--- Extracted entries ---

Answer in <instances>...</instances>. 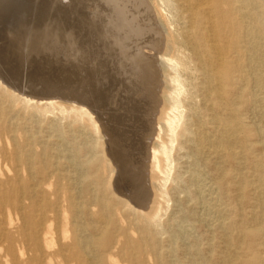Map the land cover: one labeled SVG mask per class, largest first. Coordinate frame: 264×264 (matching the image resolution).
<instances>
[{
	"label": "rangeland",
	"instance_id": "rangeland-1",
	"mask_svg": "<svg viewBox=\"0 0 264 264\" xmlns=\"http://www.w3.org/2000/svg\"><path fill=\"white\" fill-rule=\"evenodd\" d=\"M141 1L14 0L0 15V63L5 64H0L1 78L15 86L28 76L34 84L82 88L95 97L68 94L74 100L16 103L0 86V231L7 234L0 233L1 264H23L30 257L42 258L45 264H264V194L253 192L259 185L264 189V103L242 99L234 107L245 129L241 139L247 136L257 143L247 152L246 166L238 169L250 184L239 196L231 180L234 163L227 159L223 193L230 219L225 229L208 228L200 222L190 184L194 160L182 138L184 122L166 186L164 163L159 170L154 167V146L168 144L159 128L170 114L163 100L167 91L162 61L175 73L166 41L157 33L162 29L158 16L151 6H140ZM162 9L170 18L165 5ZM192 66V88L201 104L204 78ZM73 106L87 109L90 116H80ZM201 111L205 129L214 131L208 124L211 112ZM54 122L60 123L63 138L53 130ZM141 145L146 146L145 159L138 164L132 159ZM197 159L201 175L211 180L213 172ZM114 161L129 172L144 167L140 182L152 194L146 210L123 197L130 195L131 185L128 179L122 188L117 185ZM73 177L82 181L75 191L80 198L78 223L85 227L81 235L73 231L72 193L67 188ZM238 223L249 228L246 238L238 230L229 231ZM35 233H41L42 249ZM76 242L86 243V249L68 247Z\"/></svg>",
	"mask_w": 264,
	"mask_h": 264
},
{
	"label": "bare ground",
	"instance_id": "bare-ground-1",
	"mask_svg": "<svg viewBox=\"0 0 264 264\" xmlns=\"http://www.w3.org/2000/svg\"><path fill=\"white\" fill-rule=\"evenodd\" d=\"M13 1L14 0H0V15L3 13V10L10 7L9 5H11ZM259 1L260 0H142L141 5L139 4L140 6H151L150 10L153 9L155 11L154 14H157L162 28L160 29L158 27L157 30L160 29V32L157 31V33L166 41V55L170 57V62L173 64L171 68L175 73V75H172L171 69L162 61L161 68L165 77V88L167 91V95L163 100L167 104V110L170 114L167 113L165 123L159 128L160 132H163L167 136L168 144H156L154 146V167L159 170L161 168V163H164L163 173L165 175L166 186L175 168L173 153L176 149L175 144L178 142L179 137L177 132L184 122V134L182 138L184 139V143L186 142V144H189V150L190 152L192 151L191 157L194 160L190 184L196 196L195 205L200 210V222L208 228L217 226L220 229H225L226 222L230 219L229 209L224 202L225 194L223 193L224 187L227 186V182L225 181L228 173L225 169L226 162H228L227 159L234 163L235 169L233 168L231 171V180L239 196L247 185L250 184L247 178L243 176L238 169L246 166L247 152L254 150L257 143L251 141L246 136L245 139L243 138L246 143L244 145L241 138L243 134H245V129L239 118L238 110L236 111L234 107L238 108L242 99H244V101H260L264 103V4L260 5ZM18 3L20 2L18 1ZM162 5H165L168 9L170 18L164 14ZM8 58L10 60V57ZM192 64L204 78V82L200 88L204 94L201 104L198 103L197 97L194 94V88H192V74L194 70ZM3 65L5 66V64ZM140 67L143 68V65H140ZM1 69L4 70V68ZM143 69H145V66ZM3 77L2 75L1 78L0 75V86L3 87L4 94L8 97H12L13 101L16 103L21 101L25 104H31L34 99H47L48 101V99L53 98L74 100L72 98L73 96H70L72 94L62 89H59L60 92L54 91V93L45 90L34 92L32 89L25 90L19 83L18 85H16V83L15 86L11 84L12 82L9 84L8 81H5L7 79L4 78V80ZM150 78L152 77L150 76ZM1 81H4L3 84ZM6 86L10 87L11 90H8ZM63 93H66L67 96ZM68 94L70 95L68 96ZM76 98L75 100L78 101ZM83 99L84 98H82V100ZM79 102L82 104V101ZM86 102H88V100ZM81 104L79 103V105ZM48 105H53V103H48ZM82 108L73 106L71 110L79 112L80 116L89 115L86 111L87 109L84 110ZM201 109L211 112V114L207 115L211 116L208 124L213 125L214 131L209 132L205 129L206 122L203 120L204 117ZM37 111L38 114L42 115L40 109H37ZM65 111L66 110H61L62 113ZM94 112L98 114L96 110H94ZM1 115H3V112L0 104V120L2 119ZM52 126L53 130L63 138L62 134H60L62 131L60 123L54 122ZM94 126L96 132H98L95 123ZM103 130L104 129H102V133ZM152 132H154V130ZM145 134L144 136H146ZM150 136L151 135H149V137ZM145 149V145H141L140 148H135L138 154L132 161L142 164V161L145 159ZM69 151L71 150H68V152ZM198 157H201L202 164L213 172L211 180L201 175L200 169L202 166L199 159H197ZM113 159L116 160V158ZM17 160H19V157H17ZM114 163H116V169L112 170V174H115L117 177V185H119L120 188L127 185L126 179H128L127 181H129L131 185L129 191L130 195L127 194V196L125 194V196H123V189L119 190L120 195L131 201V205H134L136 208L138 207L140 211H142V209L146 210V203L151 200L152 194L148 189L149 187L146 188L144 186L145 184L142 185V182H140L144 174V170L141 168L144 167L136 168L138 170L136 172H133V170L129 172L128 167L126 169L121 167L122 165L119 166L118 162L114 161ZM255 164L259 167L262 166L260 162H254V165ZM26 165L29 166V163ZM74 165L78 166L76 163ZM72 181L74 182L72 183ZM81 183V179L73 177L71 182L68 181L67 187L69 193H72L70 200L73 211L72 222L74 224L73 231L75 235H81L85 228L82 224L80 225L78 223L80 198L76 197L78 192H75L78 186L80 188ZM155 188L161 195H164L165 191L162 187L157 185ZM253 192L256 196H261L264 194V189L259 185ZM133 210L136 211L135 208H133ZM183 223L182 221V224ZM241 225L242 224L239 223L237 227L236 225H232L229 227V231L238 230L239 233L243 234L246 238L249 228H244ZM186 231L187 230H185V232ZM229 231L225 233L226 236H229ZM0 233L2 236L7 235L3 234L1 231ZM34 235L35 240L38 242L37 245L42 249L43 238L41 233H35ZM103 235L104 231L100 232L97 237L100 238ZM262 235L264 237V233H262ZM175 236V234H172L171 238ZM86 245V243L82 244L76 242L68 247H76L81 251L82 249H86ZM230 245L232 246L233 243L230 242ZM82 253H85V251ZM16 262L20 264L17 260ZM34 263L45 264L44 259L38 257H30L23 264ZM258 264L260 263L258 262Z\"/></svg>",
	"mask_w": 264,
	"mask_h": 264
},
{
	"label": "water",
	"instance_id": "water-1",
	"mask_svg": "<svg viewBox=\"0 0 264 264\" xmlns=\"http://www.w3.org/2000/svg\"><path fill=\"white\" fill-rule=\"evenodd\" d=\"M21 84V86H23V88L25 90H33L34 92H37V91H43V90H46L48 88H59V89H62L64 90L65 92L67 93H70V94H74V95H78V96H82V97H86V98H95L93 96V94L91 92H89L88 90H85V89H70L68 88L67 86H56V85H53L51 83H39V84H34L31 82V80L29 79L28 76L25 77V79L23 80V83H19Z\"/></svg>",
	"mask_w": 264,
	"mask_h": 264
}]
</instances>
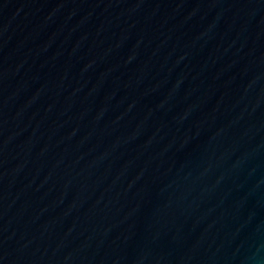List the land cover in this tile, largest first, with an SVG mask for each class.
<instances>
[{
    "label": "water",
    "instance_id": "water-1",
    "mask_svg": "<svg viewBox=\"0 0 264 264\" xmlns=\"http://www.w3.org/2000/svg\"><path fill=\"white\" fill-rule=\"evenodd\" d=\"M0 264H264V0H0Z\"/></svg>",
    "mask_w": 264,
    "mask_h": 264
}]
</instances>
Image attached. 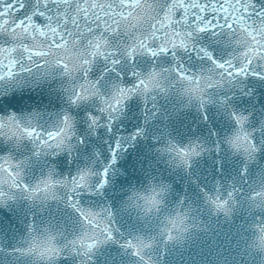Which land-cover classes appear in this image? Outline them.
Instances as JSON below:
<instances>
[{"label": "water", "instance_id": "1", "mask_svg": "<svg viewBox=\"0 0 264 264\" xmlns=\"http://www.w3.org/2000/svg\"><path fill=\"white\" fill-rule=\"evenodd\" d=\"M252 2L256 11L264 9V0ZM34 5L35 0H27L29 12ZM254 20L259 18L248 17V25ZM219 23L223 25V19ZM105 38L108 51L117 55L108 57L106 51L105 56L95 57L87 76L75 64L66 74L54 62L18 55L14 77L0 80V100L8 99L0 107V119L14 116L25 126L30 120L36 133L44 130L39 125L45 122L48 126H56L57 119L63 123L73 109L76 131L85 135L83 146L68 141L32 155L36 150L30 138L0 134V155L17 160L28 192L37 179L44 181L50 175L53 181L65 182L51 195L31 192V196L0 184V264H144L124 246L128 240L140 239L151 243L142 250L150 264H264V198L256 195L264 193V79L252 75L264 74V58H254L247 75L228 76L212 63L239 67L246 62L242 53L251 41L235 25L196 33L187 50L156 57L138 53L128 58L124 49L130 41L124 33L105 34ZM10 43L0 34V46ZM200 49L210 53L212 60ZM84 51L81 47L70 55ZM111 59L120 63L113 65ZM181 65L192 83L177 74ZM154 72L159 75L150 91L144 92L141 85L115 111L102 103L101 97L111 102L119 88H134ZM197 79L202 91L194 93L189 89ZM86 82L94 84L98 95L73 103ZM233 114L246 118L243 130L258 149L247 158L229 143L238 131ZM91 117L97 118L95 123ZM193 147L199 154L189 155L185 164L177 149ZM49 151L56 152L61 163L65 155L69 160L74 156V166L58 168L50 162ZM105 169L107 182L94 191L105 179ZM82 173H88L87 187L76 192H88L91 200L69 201L72 180ZM160 189L163 205L147 212L140 195ZM229 193L234 200L227 199ZM215 200H227L226 208L218 209ZM86 208L100 214L110 210L108 223L115 241L99 243L84 255L78 245L73 251L69 241L91 231L80 215ZM178 212L186 219L172 229L173 239L168 240L167 218ZM49 237L59 249L51 259L21 252L34 242L43 247Z\"/></svg>", "mask_w": 264, "mask_h": 264}, {"label": "snow or ice", "instance_id": "2", "mask_svg": "<svg viewBox=\"0 0 264 264\" xmlns=\"http://www.w3.org/2000/svg\"><path fill=\"white\" fill-rule=\"evenodd\" d=\"M26 2L27 0H0V34L7 36L11 42L10 46H0V80L14 77L18 67L16 59L18 55H23L29 61L34 58H42L46 62H54L64 68L66 74L74 70L70 64H75V67L82 68L84 75L87 76L88 68L95 57L105 56L106 51L108 57L117 55L113 51H108L110 45L108 39L105 38V34L113 33H124L128 36L130 43L125 47L124 55L134 59L138 53L156 57L171 51L172 55H175L174 50L189 48L194 34L205 33L225 25L228 29H232L235 25L251 41L250 45L246 44L245 51L242 53L246 59L245 63L239 67L231 64L226 65L212 60L211 54L204 49H200V52H203L204 56L212 60V63L228 76L247 75L253 59L264 58V9L256 11L252 0H163L157 4H148L146 0H35L31 12L26 7ZM250 16L258 17L259 21L254 20L252 25H248L247 18ZM221 19L224 21L223 25L219 23ZM81 47L86 51L77 52L75 56L70 55L71 52H76ZM77 61L78 63H76ZM111 63L117 65L120 60L111 59ZM180 68L182 65L176 69L177 74L181 79L192 83L193 78L185 75ZM27 70L23 69V71ZM158 75L159 73H151L147 80H139L134 88H119L111 102L103 97L100 99L107 109L115 111L141 85L144 92L150 91ZM252 75L264 79V74L259 72H253ZM208 79L211 80L210 77ZM207 86L210 87L211 84ZM189 90L194 93L202 91L199 79L192 84ZM96 95L98 93L94 84L86 82L80 86L73 103L76 102V99H89ZM105 110L101 109V111ZM233 118L237 123L238 131L230 138L229 143L234 149L243 150L247 158L258 149L249 134L243 130L246 118L235 114H233ZM91 119L95 123L97 118L91 117ZM28 123L30 124L31 121L29 120ZM63 124L64 127L61 128L60 133L53 134L54 137L66 133L71 127L67 115L63 117ZM109 131H111L110 128ZM5 133L10 138L19 139L25 136L30 138L35 134V129L25 126L16 117L11 116L0 119V134ZM116 147L119 148V144ZM177 152L185 164L188 163L186 158L189 155L199 154L195 147L191 151L177 149ZM114 159L115 154L113 153ZM6 170L9 177H12L13 187H16L15 178L18 174L14 173L11 168ZM87 176L88 173H82L78 179L73 178L69 191L87 187ZM102 176L105 179L100 181L97 188L107 182V169L104 170ZM61 184H65V182L53 181L50 175L31 192L33 195L40 192L51 195L55 187ZM24 190L29 191L27 185H24ZM162 191L163 189L154 190L147 195H140L147 212H151L153 209L159 210L161 201L157 197ZM2 195L3 193L0 192V196ZM231 195L229 193V196ZM68 199L71 201L72 197L69 196ZM76 203L78 204L79 201ZM213 203L218 209H225L227 200H215ZM80 215L91 231L70 241L74 246L73 251L78 245L83 250L82 254L86 255L99 243L115 241L108 223L111 212L108 213L107 218H102L100 213L91 210L80 211ZM185 219L186 217L179 212L175 217L167 218L170 225V228L166 229L168 240L173 239L172 229L183 225ZM261 231L264 232V229ZM52 240L53 238L49 237L47 241L43 242V247L41 242H34L27 251L51 259L54 253H59V249L54 246ZM262 240H264V236H262ZM124 246L131 248L132 254L144 260V264H150L142 255L143 248L151 246L150 242L145 243L140 239L134 243L132 240H128Z\"/></svg>", "mask_w": 264, "mask_h": 264}, {"label": "clouds", "instance_id": "3", "mask_svg": "<svg viewBox=\"0 0 264 264\" xmlns=\"http://www.w3.org/2000/svg\"><path fill=\"white\" fill-rule=\"evenodd\" d=\"M7 98L0 100V107H3L5 105H7ZM73 108L76 107L75 104L72 105ZM60 114H57V116H59ZM88 115V114H87ZM67 116L69 117V122L71 124V127L68 129V131L66 133H62L59 136H55L53 134L55 133H60L61 128L64 127L63 123H60V121L57 119L55 121V125L56 126H48V123L45 122L41 125H39L40 128L44 129L43 131L40 132H36L32 137H30V139L32 140V145L31 147L35 148V152L32 153V155H37L41 152L42 148H46L49 150L58 148L57 145H61L63 144H67L68 141H71L73 144H76L77 142L80 145H85L84 141H85V135L84 132H77L75 125H74V111L73 109H69L67 112ZM47 125V127H45ZM27 127L30 128H35V125L29 124ZM25 139H29V137L25 136ZM37 140L39 141L37 143ZM44 143H41V142ZM51 141V142H49ZM7 150V149H6ZM48 155L51 157V163L56 164V166L58 168H70L72 166H74V160L75 157H73V160H69L68 159V155H65L63 162L61 163L60 160H57V153L54 151H49ZM11 168V170L14 173H17L18 175L15 178V184L17 185L15 188L17 189H21L22 192H26L24 190V173L23 171L18 167V163L17 160L14 159L13 156H7V155H0V184L5 185L7 188H12L13 187V181H12V177H9L8 172L6 169ZM43 180L42 179H37L35 181V183L31 186L32 189L35 188L37 185H40L41 182ZM94 191H98V188L94 189ZM28 192V191H27ZM29 196H31V192H28ZM232 195L229 196L227 199H233L234 200V196L233 193H231ZM256 195L260 196L261 198H264V193H257ZM72 199H78L81 201H90L91 198L88 196V192H83L82 194H79L75 191H72V195H71ZM163 192H160L158 195V199L161 201L160 206L163 205ZM88 209H85V212H87ZM94 212V210H92ZM153 211H157L155 209H153ZM110 212L109 209H106L104 211V213L101 214L102 218H107L108 217V213ZM69 244L70 241H69ZM27 249H21V252H26ZM45 264H47V261H45Z\"/></svg>", "mask_w": 264, "mask_h": 264}]
</instances>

---

Set problem:
Count the lines in the listing above that contain the string "rangeland", treating uppercase and lowercase as different, and give only the number.

Output of the exercise:
2